*** Given passage

The shooter mechanics in RAGE are excellent (and include some fun new toys such as the deadly boomerangs known as wingsticks, automated turrets, and RC cars packed with explosives), but that's come to be expected from an id Software game. What's not as expected and pleasantly surprising is that vehicular combat is a big part of the game and on top of that id nails that too. Getting from one place to another requires driving through the desert, and since that desert is teeming with armed buggy driving bandits it's a good thing that you quickly get your hands on some weapon-enabled wheels of your own. Armed with machine guns and homing missiles, and a number of optional extras such as flying drones, you'll stand a chance of making it to your next mission alive. The vehicles in the game are pretty fast, especially when you kick in the boost, and the game's driving engine sits somewhere between the arcade and sim worlds. The buggies handle like the lighter vehicles that they are, but the speeds that you can reach in them and still be in control while racing over dirt roads and canyon floors is definitely the stuff of fantasy. Not that that matters that much, they hit the "fun to drive" factor close enough.
When you're ready to give multiplayer a try you'll need to pop in disc three unless you take the time to install the entire game to your hard drive. When you first start up the game that's exactly what it recommends that you do, but if you're concerned about the space the game is certainly playable without doing so. The load times are a little on the long side, but there are plenty of games out there with worse performance when it comes to level loading. The biggest hassle will be when you switch between single player and multiplayer, but in the grand scheme of things switching discs isn't that much of a hardship.

******
*** Material shown

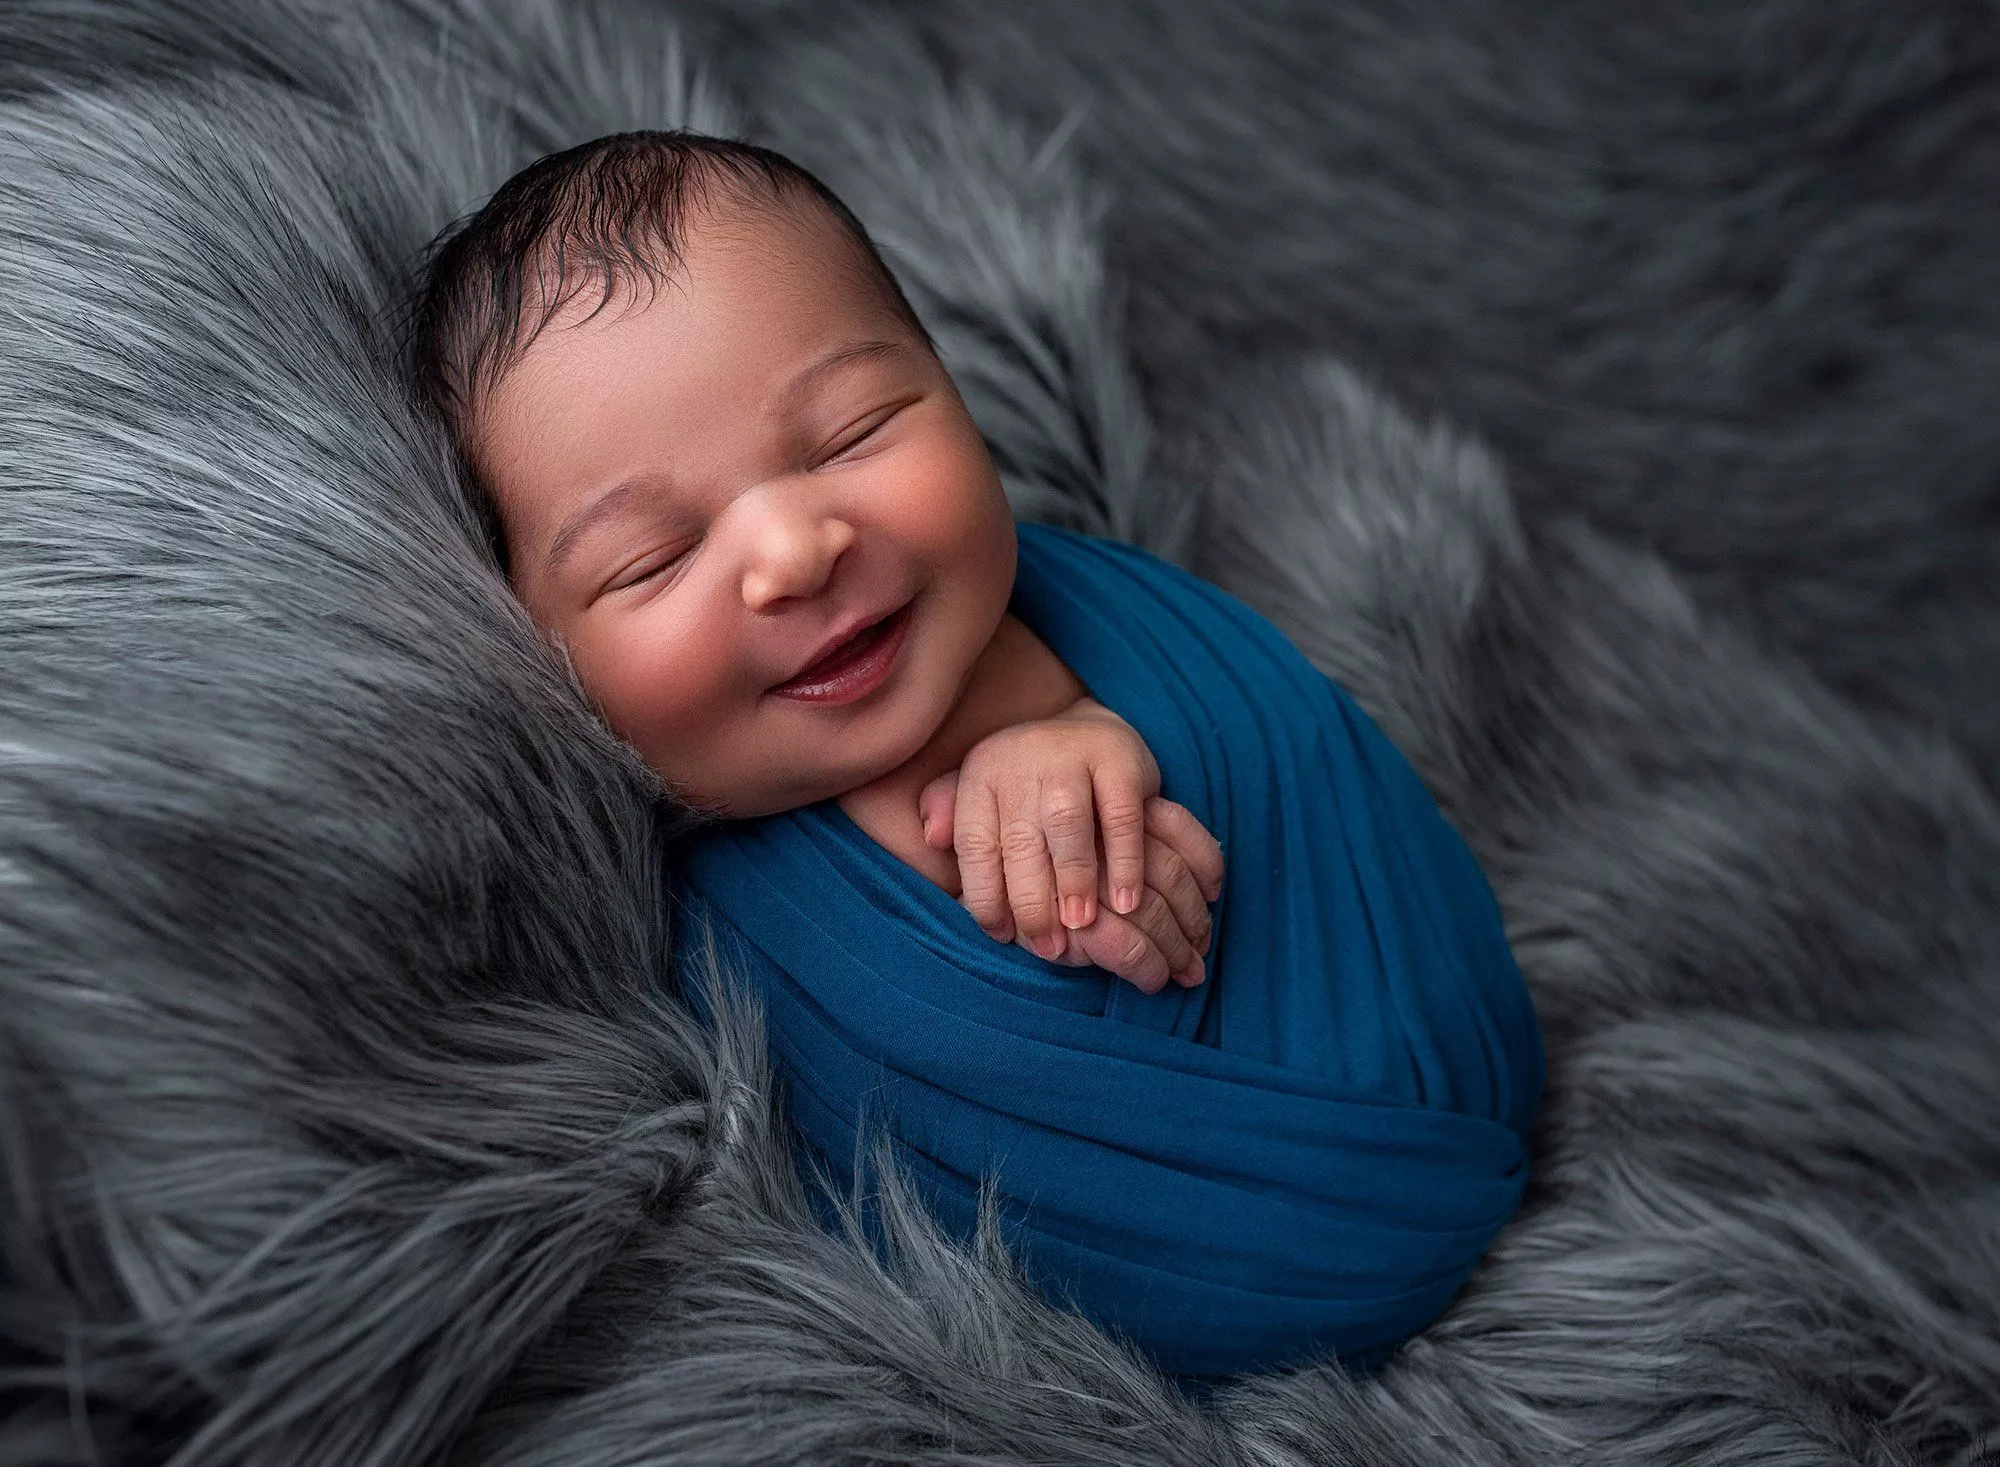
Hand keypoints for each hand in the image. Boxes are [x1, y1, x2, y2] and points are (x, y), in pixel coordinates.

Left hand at [918, 700, 1223, 990]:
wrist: (1089, 733)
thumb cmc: (1029, 787)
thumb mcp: (985, 797)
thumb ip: (951, 820)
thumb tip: (931, 839)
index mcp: (981, 774)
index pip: (975, 844)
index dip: (985, 896)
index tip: (1002, 936)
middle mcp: (1019, 759)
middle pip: (1018, 841)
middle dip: (1031, 902)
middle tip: (1047, 946)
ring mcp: (1070, 755)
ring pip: (1067, 825)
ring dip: (1073, 881)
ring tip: (1080, 925)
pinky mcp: (1118, 757)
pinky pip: (1121, 817)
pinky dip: (1124, 862)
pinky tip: (1125, 901)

******

> Your objective
Copy out the entire RAGE review word for word. The records have no connection to the text about RAGE and stand as separate material.

> Solution to the exercise
The shooter mechanics in RAGE are excellent (and include some fun new toys such as the deadly boomerangs known as wingsticks, automated turrets, and RC cars packed with explosives), but that's come to be expected from an id Software game. What's not as expected and pleasantly surprising is that vehicular combat is a big part of the game and on top of that id nails that too. Getting from one place to another requires driving through the desert, and since that desert is teeming with armed buggy driving bandits it's a good thing that you quickly get your hands on some weapon-enabled wheels of your own. Armed with machine guns and homing missiles, and a number of optional extras such as flying drones, you'll stand a chance of making it to your next mission alive. The vehicles in the game are pretty fast, especially when you kick in the boost, and the game's driving engine sits somewhere between the arcade and sim worlds. The buggies handle like the lighter vehicles that they are, but the speeds that you can reach in them and still be in control while racing over dirt roads and canyon floors is definitely the stuff of fantasy. Not that that matters that much, they hit the "fun to drive" factor close enough.
When you're ready to give multiplayer a try you'll need to pop in disc three unless you take the time to install the entire game to your hard drive. When you first start up the game that's exactly what it recommends that you do, but if you're concerned about the space the game is certainly playable without doing so. The load times are a little on the long side, but there are plenty of games out there with worse performance when it comes to level loading. The biggest hassle will be when you switch between single player and multiplayer, but in the grand scheme of things switching discs isn't that much of a hardship.